Which lines below fall between the one containing "In line with" and the one containing "in teaching citizenship."? Repeat them exactly, counting both of those lines, and add nothing else.
(Records begins)
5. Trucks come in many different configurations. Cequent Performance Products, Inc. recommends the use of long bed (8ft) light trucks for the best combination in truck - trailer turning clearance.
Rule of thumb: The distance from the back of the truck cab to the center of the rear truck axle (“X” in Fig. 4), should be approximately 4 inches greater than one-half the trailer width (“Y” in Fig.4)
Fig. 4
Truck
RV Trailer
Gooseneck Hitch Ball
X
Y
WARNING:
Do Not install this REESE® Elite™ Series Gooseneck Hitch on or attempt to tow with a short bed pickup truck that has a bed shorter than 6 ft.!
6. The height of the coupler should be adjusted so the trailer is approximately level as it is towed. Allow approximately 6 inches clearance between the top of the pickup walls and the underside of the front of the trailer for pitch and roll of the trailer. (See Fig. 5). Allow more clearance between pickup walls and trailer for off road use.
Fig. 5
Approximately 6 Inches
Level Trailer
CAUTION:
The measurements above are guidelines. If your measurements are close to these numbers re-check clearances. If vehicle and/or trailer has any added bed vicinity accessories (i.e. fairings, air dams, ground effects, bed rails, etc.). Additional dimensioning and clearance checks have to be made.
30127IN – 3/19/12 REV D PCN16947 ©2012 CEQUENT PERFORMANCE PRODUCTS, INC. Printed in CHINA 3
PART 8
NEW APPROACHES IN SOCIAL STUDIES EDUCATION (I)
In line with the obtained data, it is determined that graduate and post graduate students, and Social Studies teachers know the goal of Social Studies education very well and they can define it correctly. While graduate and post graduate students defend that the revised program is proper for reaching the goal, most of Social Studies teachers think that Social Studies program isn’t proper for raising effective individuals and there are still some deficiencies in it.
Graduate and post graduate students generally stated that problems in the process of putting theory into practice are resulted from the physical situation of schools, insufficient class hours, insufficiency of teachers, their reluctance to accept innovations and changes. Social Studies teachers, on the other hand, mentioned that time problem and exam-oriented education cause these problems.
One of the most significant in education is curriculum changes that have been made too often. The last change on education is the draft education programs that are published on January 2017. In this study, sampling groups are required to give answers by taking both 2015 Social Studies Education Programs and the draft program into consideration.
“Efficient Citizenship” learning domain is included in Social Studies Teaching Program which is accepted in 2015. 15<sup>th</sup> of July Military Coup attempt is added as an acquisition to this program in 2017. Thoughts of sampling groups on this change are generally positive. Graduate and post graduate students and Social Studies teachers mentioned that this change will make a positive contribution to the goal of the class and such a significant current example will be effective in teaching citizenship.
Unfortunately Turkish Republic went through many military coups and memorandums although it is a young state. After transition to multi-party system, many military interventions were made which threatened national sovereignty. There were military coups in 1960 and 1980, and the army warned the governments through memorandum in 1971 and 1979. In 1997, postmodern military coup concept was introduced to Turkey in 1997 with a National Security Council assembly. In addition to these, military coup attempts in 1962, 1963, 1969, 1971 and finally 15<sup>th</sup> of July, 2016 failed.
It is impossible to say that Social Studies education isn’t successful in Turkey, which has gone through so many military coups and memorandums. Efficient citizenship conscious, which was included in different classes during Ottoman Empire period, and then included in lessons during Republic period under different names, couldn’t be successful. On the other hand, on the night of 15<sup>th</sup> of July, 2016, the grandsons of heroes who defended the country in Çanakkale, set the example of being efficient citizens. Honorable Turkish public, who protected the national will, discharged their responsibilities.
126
(Records ends)
(Records begins)
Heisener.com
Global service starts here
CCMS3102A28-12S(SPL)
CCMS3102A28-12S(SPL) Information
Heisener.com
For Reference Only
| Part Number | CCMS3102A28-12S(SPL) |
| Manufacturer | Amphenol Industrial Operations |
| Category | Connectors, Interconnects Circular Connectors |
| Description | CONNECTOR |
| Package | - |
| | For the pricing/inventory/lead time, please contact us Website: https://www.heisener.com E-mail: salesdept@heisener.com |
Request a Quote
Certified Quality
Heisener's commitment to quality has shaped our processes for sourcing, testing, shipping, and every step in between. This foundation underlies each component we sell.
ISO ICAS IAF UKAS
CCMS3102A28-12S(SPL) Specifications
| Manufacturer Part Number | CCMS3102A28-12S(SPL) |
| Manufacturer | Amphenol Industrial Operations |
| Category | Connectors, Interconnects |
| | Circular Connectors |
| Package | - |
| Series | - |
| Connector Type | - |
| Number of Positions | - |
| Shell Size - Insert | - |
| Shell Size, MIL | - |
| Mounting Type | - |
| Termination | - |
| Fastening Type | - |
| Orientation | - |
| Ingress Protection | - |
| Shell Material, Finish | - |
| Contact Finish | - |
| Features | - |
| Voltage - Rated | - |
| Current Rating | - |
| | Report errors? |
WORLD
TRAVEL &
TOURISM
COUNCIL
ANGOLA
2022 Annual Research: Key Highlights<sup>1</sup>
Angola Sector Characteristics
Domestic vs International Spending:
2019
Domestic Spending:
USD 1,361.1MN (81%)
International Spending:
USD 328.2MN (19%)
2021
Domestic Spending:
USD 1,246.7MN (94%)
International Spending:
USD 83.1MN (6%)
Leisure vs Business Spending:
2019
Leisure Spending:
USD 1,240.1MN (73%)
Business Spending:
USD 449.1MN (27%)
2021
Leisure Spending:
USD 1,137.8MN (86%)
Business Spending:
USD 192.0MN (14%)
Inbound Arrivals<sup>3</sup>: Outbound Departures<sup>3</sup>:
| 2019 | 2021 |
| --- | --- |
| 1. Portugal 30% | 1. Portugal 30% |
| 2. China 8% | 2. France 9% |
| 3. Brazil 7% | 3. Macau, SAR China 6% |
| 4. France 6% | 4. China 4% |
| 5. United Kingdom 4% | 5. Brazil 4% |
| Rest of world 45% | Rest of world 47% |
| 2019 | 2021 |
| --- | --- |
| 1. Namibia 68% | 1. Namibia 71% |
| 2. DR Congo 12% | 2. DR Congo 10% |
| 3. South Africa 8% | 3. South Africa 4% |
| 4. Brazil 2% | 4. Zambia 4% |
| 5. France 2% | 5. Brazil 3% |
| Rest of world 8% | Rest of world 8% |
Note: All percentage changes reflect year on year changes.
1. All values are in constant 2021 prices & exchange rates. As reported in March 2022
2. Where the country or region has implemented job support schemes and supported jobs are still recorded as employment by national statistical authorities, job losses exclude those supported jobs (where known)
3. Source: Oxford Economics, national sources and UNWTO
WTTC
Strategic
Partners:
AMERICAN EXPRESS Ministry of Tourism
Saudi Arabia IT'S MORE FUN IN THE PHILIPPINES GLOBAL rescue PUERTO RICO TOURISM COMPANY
(Records ends)
Response to the exercise:
In line with the obtained data, it is determined that graduate and post graduate students, and Social Studies teachers know the goal of Social Studies education very well and they can define it correctly. While graduate and post graduate students defend that the revised program is proper for reaching the goal, most of Social Studies teachers think that Social Studies program isn’t proper for raising effective individuals and there are still some deficiencies in it.
Graduate and post graduate students generally stated that problems in the process of putting theory into practice are resulted from the physical situation of schools, insufficient class hours, insufficiency of teachers, their reluctance to accept innovations and changes. Social Studies teachers, on the other hand, mentioned that time problem and exam-oriented education cause these problems.
One of the most significant in education is curriculum changes that have been made too often. The last change on education is the draft education programs that are published on January 2017. In this study, sampling groups are required to give answers by taking both 2015 Social Studies Education Programs and the draft program into consideration.
“Efficient Citizenship” learning domain is included in Social Studies Teaching Program which is accepted in 2015. 15<sup>th</sup> of July Military Coup attempt is added as an acquisition to this program in 2017. Thoughts of sampling groups on this change are generally positive. Graduate and post graduate students and Social Studies teachers mentioned that this change will make a positive contribution to the goal of the class and such a significant current example will be effective in teaching citizenship.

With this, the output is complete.